Il decreto liberalizzazioni, D.L. 1/2012 (art. 9), abrogando le tariffe professionali e la norma che disponeva che il giudice dovesse riferirsi ad esse nella liquidazioni delle spese legali nel caso di soccombenza e, contestualmente, demandando l’indicazione dei nuovi parametri per il compenso ad un decreto ministeriale, senza dettare alcuna disciplina transitoria, ha di fatto creato un vuoto normativo per gli organi giurisdizionali chiamati a liquidare il compenso del professionista (leggi l’articolo su questo sito).

Sul punto il Consiglio nazionale forense (CNF), nelle more dell’elaborazione dei parametri predetti, per evitare la denunciata lacuna, aveva prospettato la necessità di un riferimento alla previgente disciplina tariffaria. A fronte di questa e altre soluzioni suggerite, lo scorso 31 gennaio, in esigenza ad una maggiore chiarezza e certezza del diritto, è stata presentata al Ministro della Giustizia Severino dall’on. Capano un’interrogazione nella quale si evidenzia il problema sollevato dalla formulazione lacunosa del citato art. 9, ovvero l’impossibilità per i giudici di liquidare le spese nei caso di soccombenza , nonché l’impossibilità per gli avvocati di redigere gli atti di precetto.

Tali atti, infatti – si sostiene – “non essendo rivolti ai propri clienti ma alle controparti non possono procedere alla quantificazione attraverso pattuizione, previste solo per il cliente, né possono utilizzare le tariffe previste nel decreto per il caso di soccombenza in assenza della sua adozione e comunque in difetto della specifica previsione della sua applicabilità agli atti di precetto”.
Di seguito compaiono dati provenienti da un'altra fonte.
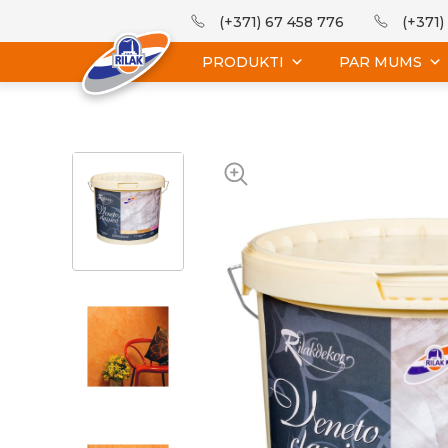
(+371) 67 458 776
(+371)
PRODUKTI
PAR MUMS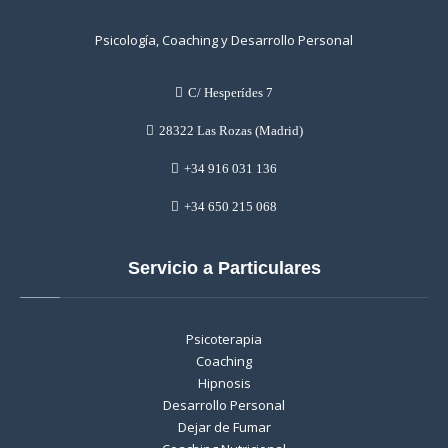
Psicología, Coaching y Desarrollo Personal
C/ Hesperídes 7
28322 Las Rozas (Madrid)
+34 916 031 136
+34 650 215 068
Servicio a Particulares
Psicoterapia
Coaching
Hipnosis
Desarrollo Personal
Dejar de Fumar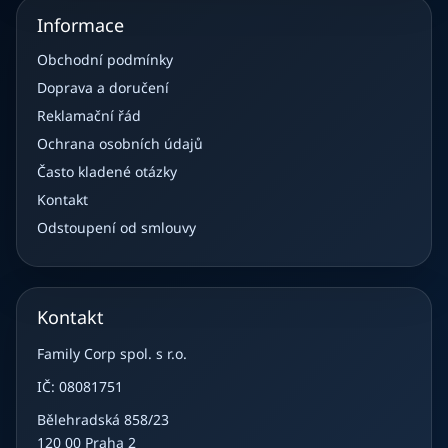
Informace
Obchodní podmínky
Doprava a doručení
Reklamační řád
Ochrana osobních údajů
Často kladené otázky
Kontakt
Odstoupení od smlouvy
Kontakt
Family Corp spol. s r.o.
IČ: 08081751
Bělehradská 858/23
120 00 Praha 2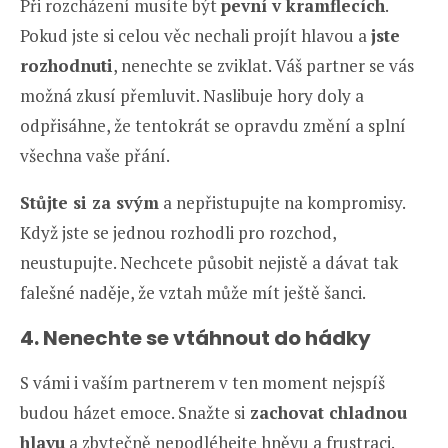
Při rozcházení musíte být
pevní v kramflecích
.
Pokud jste si celou věc nechali projít hlavou a
jste
rozhodnuti
, nenechte se zviklat. Váš partner se vás
možná zkusí přemluvit. Naslibuje hory doly a
odpřisáhne, že tentokrát se opravdu změní a splní
všechna vaše přání.
Stůjte si za svým
a nepřistupujte na kompromisy.
Když jste se jednou rozhodli pro rozchod,
neustupujte. Nechcete působit nejistě a dávat tak
falešné naděje, že vztah může mít ještě šanci.
4. Nenechte se vtáhnout do hádky
S vámi i vaším partnerem v ten moment nejspíš
budou házet emoce. Snažte si
zachovat chladnou
hlavu
a zbytečně nepodléhejte hněvu a frustraci.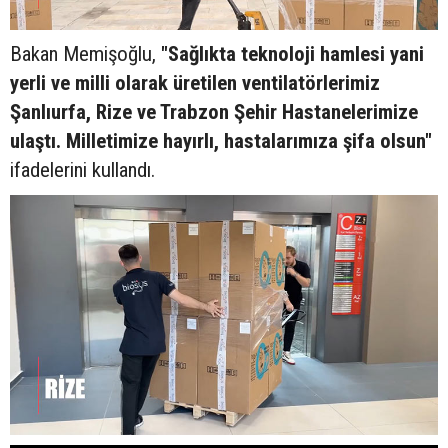
Bakan Memişoğlu,
"Sağlıkta teknoloji hamlesi yani
yerli ve milli olarak üretilen ventilatörlerimiz
Şanlıurfa, Rize ve Trabzon Şehir Hastanelerimize
ulaştı. Milletimize hayırlı, hastalarımıza şifa olsun"
ifadelerini kullandı.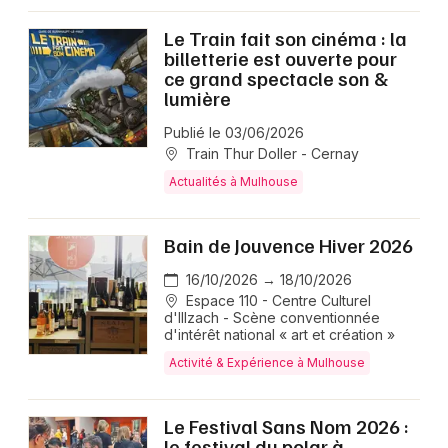
Le Train fait son cinéma : la
billetterie est ouverte pour
ce grand spectacle son &
lumière
Publié le 03/06/2026
Train Thur Doller - Cernay
Actualités à Mulhouse
Bain de Jouvence Hiver 2026
16/10/2026 → 18/10/2026
Espace 110 - Centre Culturel
d'Illzach - Scène conventionnée
d'intérêt national « art et création »
Activité & Expérience à Mulhouse
Le Festival Sans Nom 2026 :
le festival du polar à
Ciò comporta, prosegue l’on. Capano, che l’utente dopo aver atteso molti anni per ottenere una sentenza non può procedere ad esecuzione forzata, ovvero che ai già noti ritardi della giustizia civile si assommino altri ritardi provocati dall’impossibilita per i giudice di pronunziare nella sentenza la condanna alle spese. Si chiede conclusivamente una cognizione dei tempi relativi alla edazione dei decreti ministeriali.
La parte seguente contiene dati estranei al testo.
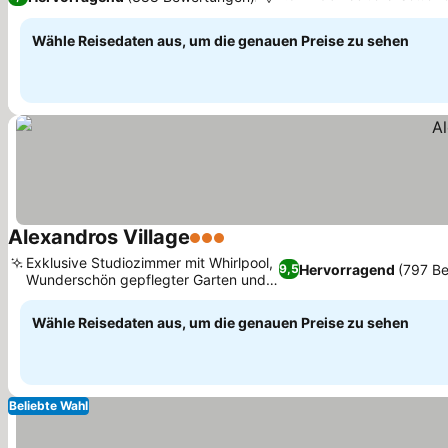
Wähle Reisedaten aus, um die genauen Preise zu sehen
Alexandros Village
3 Sterne
Preise sehen
Exklusive Studiozimmer mit Whirlpool,
Hervorragend
(797 B
9,5
Wunderschön gepflegter Garten und
Preise sehen
Außenpool
Wähle Reisedaten aus, um die genauen Preise zu sehen
Beliebte Wahl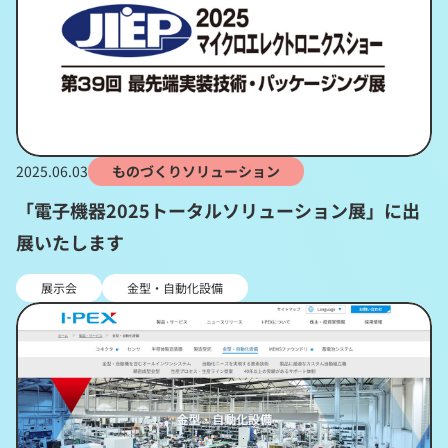
2025.06.03
ものづくりソリューション
「電子機器2025トータルソリューション展」に出
展いたします
展示会
金型・自動化設備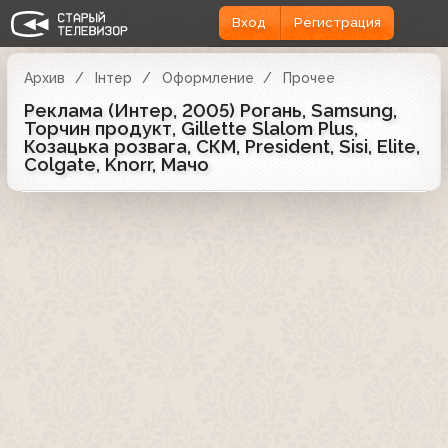
Вход
Регистрация
Архив
Iнтер
Оформление
Прочее
Реклама (Интер, 2005) Рогань, Samsung,
Торчин продукт, Gillette Slalom Plus,
Козацька розвага, СКМ, President, Sisi, Elite,
Colgate, Knorr, Мачо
In risposta, la titolare del dicastero Paola Severino, ha precisato che, a seguito dell’entrata in vigore dell’art. 9 D.L. 1/2012, non si è venuto a creare alcun vuoto normativo in quanto il referente positivo è rinvenibile nell’art. 2233 c.c. nel punto in cui stabilisce che il compenso, se non è convenuto dalle parti e non può essere determinato secondo le tariffe:

a) viene determinato in base agli usi;

b) in mancanza di usi è determinato dal giudice, sentito il parere dell’associazione professionale a cui il professionista appartiene, in misura adeguata all’importanza dell’opera e al decoro della professione.

Da tali disposizioni per il Ministro, quindi, si potrebbe formare, in ambito nazionale, un uso normativo fondato sulla spontanea applicazione dei criteri di liquidazione del compenso già previsti dalle tariffe abrogate, nella convinzione della loro persistente vincolatività fino a quando non saranno adottati i decreti ministeriali previsti dall’articolo 9 precitato. In mancanza di usi normativi, il giudice potrà comunque liquidare il compenso in base al criterio residuale previsto dall’articolo 2233 c.c. e, in tal caso, le tariffe abrogate dal D.L. 1/2012 potrebbero venire in rilievo come criterio equitativo per valutare l’adeguatezza del compenso all’importanza dell’opera e al decoro della professione.

Ciò chiarito, il Ministro rassicura che è attualmente allo studio dell’Ufficio Legislativo un’ipotesi di intervento normativo, da realizzare attraverso la presentazione di un emendamento al disegno di legge di conversione del D.L. 1/2012, volta ad introdurre una disciplina transitoria.